_Available data:_
==*==

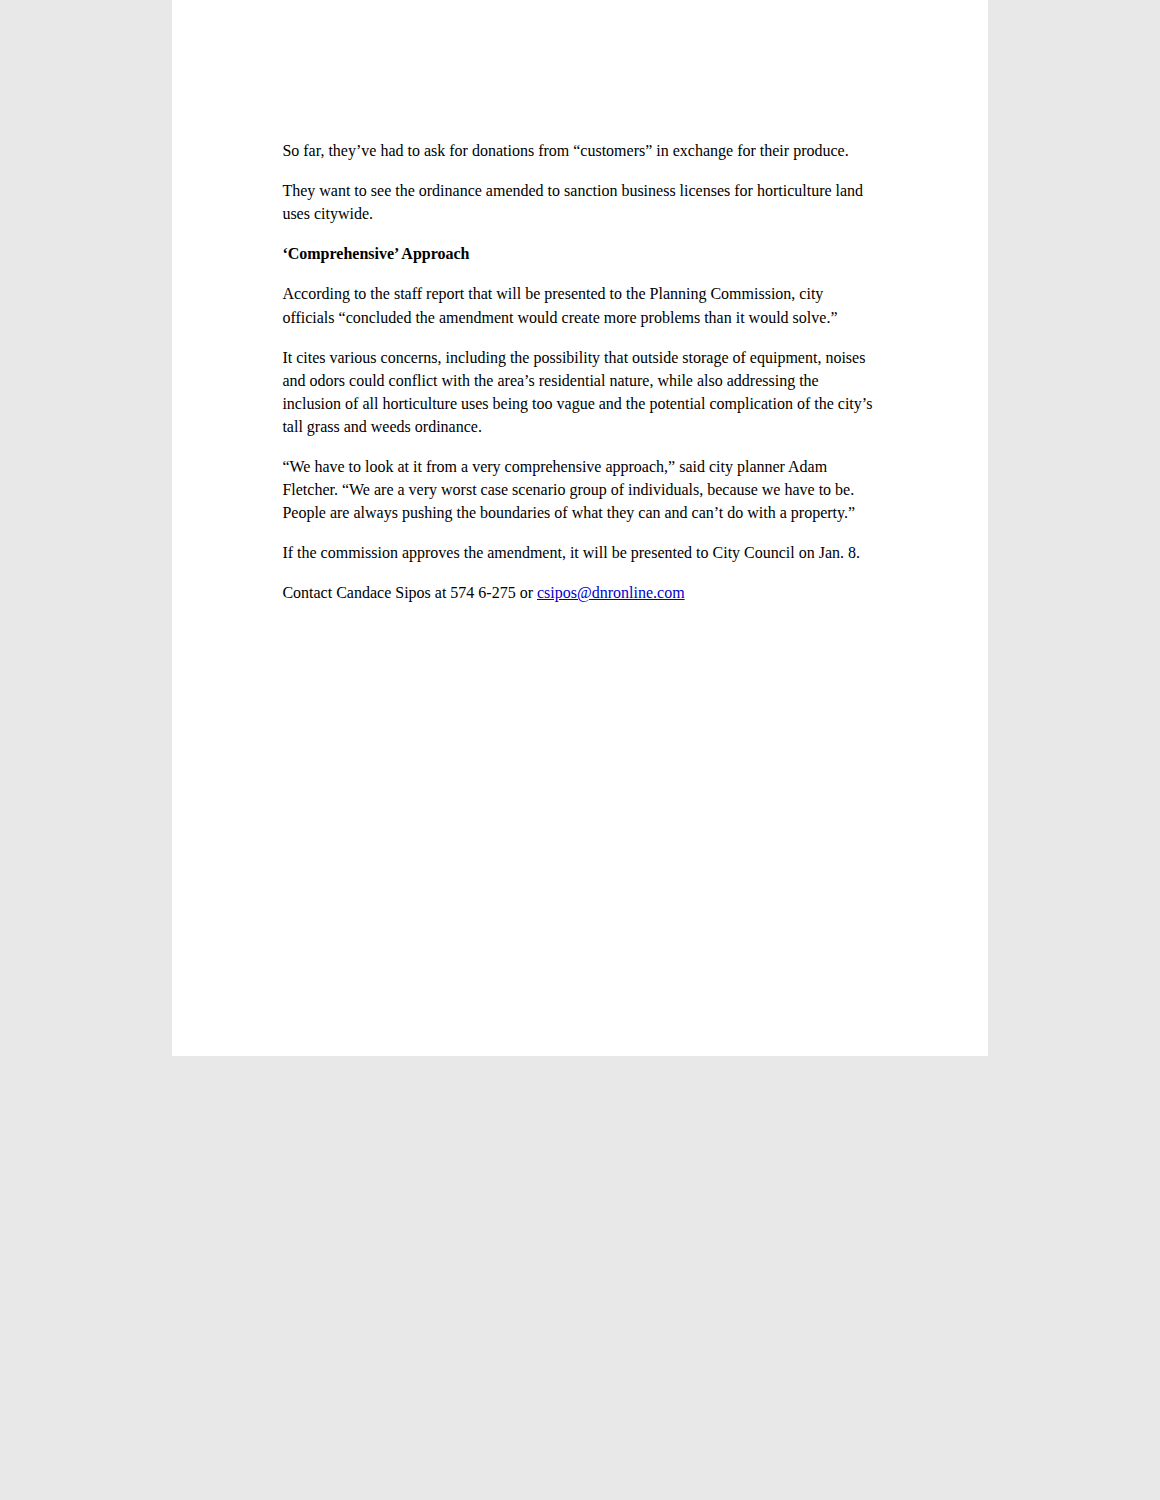So far, they’ve had to ask for donations from “customers” in exchange for their produce.
They want to see the ordinance amended to sanction business licenses for horticulture land uses citywide.
‘Comprehensive’ Approach
According to the staff report that will be presented to the Planning Commission, city officials “concluded the amendment would create more problems than it would solve.”
It cites various concerns, including the possibility that outside storage of equipment, noises and odors could conflict with the area’s residential nature, while also addressing the inclusion of all horticulture uses being too vague and the potential complication of the city’s tall grass and weeds ordinance.
“We have to look at it from a very comprehensive approach,” said city planner Adam Fletcher. “We are a very worst case scenario group of individuals, because we have to be. People are always pushing the boundaries of what they can and can’t do with a property.”
If the commission approves the amendment, it will be presented to City Council on Jan. 8.
Contact Candace Sipos at 574 6-275 or csipos@dnronline.com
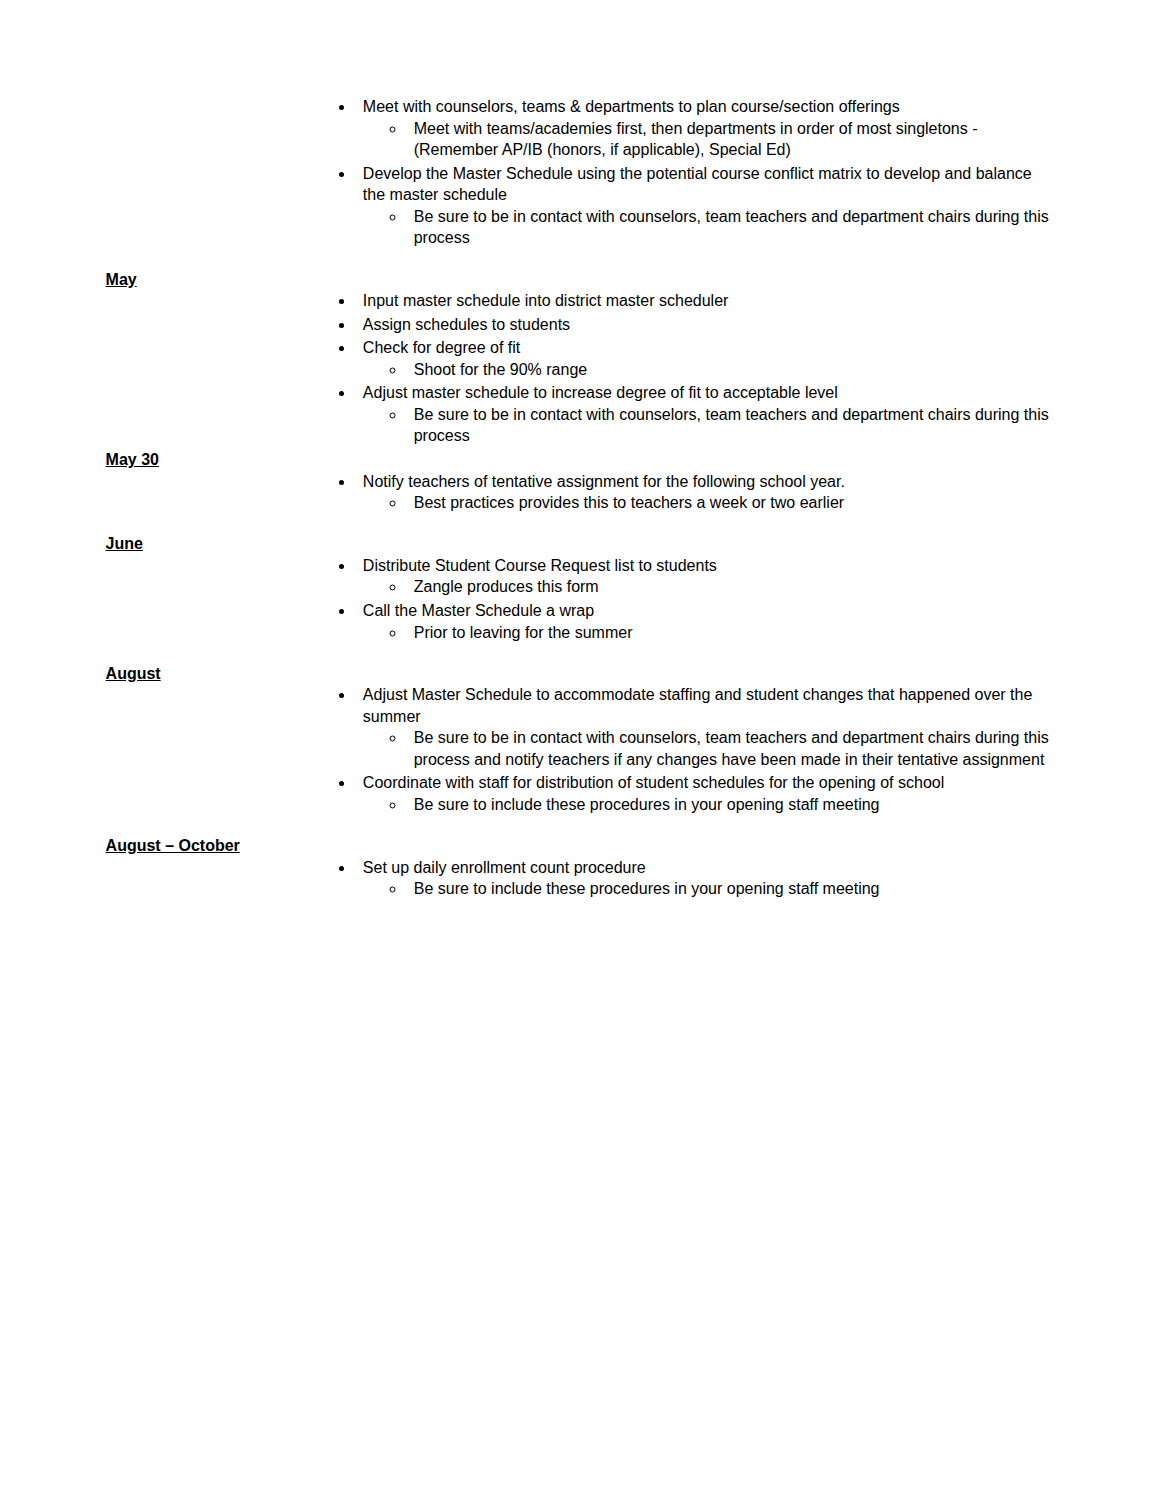Meet with counselors, teams & departments to plan course/section offerings
Meet with teams/academies first, then departments in order of most singletons - (Remember AP/IB (honors, if applicable), Special Ed)
Develop the Master Schedule using the potential course conflict matrix to develop and balance the master schedule
Be sure to be in contact with counselors, team teachers and department chairs during this process
May
Input master schedule into district master scheduler
Assign schedules to students
Check for degree of fit
Shoot for the 90% range
Adjust master schedule to increase degree of fit to acceptable level
Be sure to be in contact with counselors, team teachers and department chairs during this process
May 30
Notify teachers of tentative assignment for the following school year.
Best practices provides this to teachers a week or two earlier
June
Distribute Student Course Request list to students
Zangle produces this form
Call the Master Schedule a wrap
Prior to leaving for the summer
August
Adjust Master Schedule to accommodate staffing and student changes that happened over the summer
Be sure to be in contact with counselors, team teachers and department chairs during this process and notify teachers if any changes have been made in their tentative assignment
Coordinate with staff for distribution of student schedules for the opening of school
Be sure to include these procedures in your opening staff meeting
August – October
Set up daily enrollment count procedure
Be sure to include these procedures in your opening staff meeting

==*==

_Task to carry out:_ When a line in the material above includes the word "degree", copy that line.

_Expected output:_
Check for degree of fit
Adjust master schedule to increase degree of fit to acceptable level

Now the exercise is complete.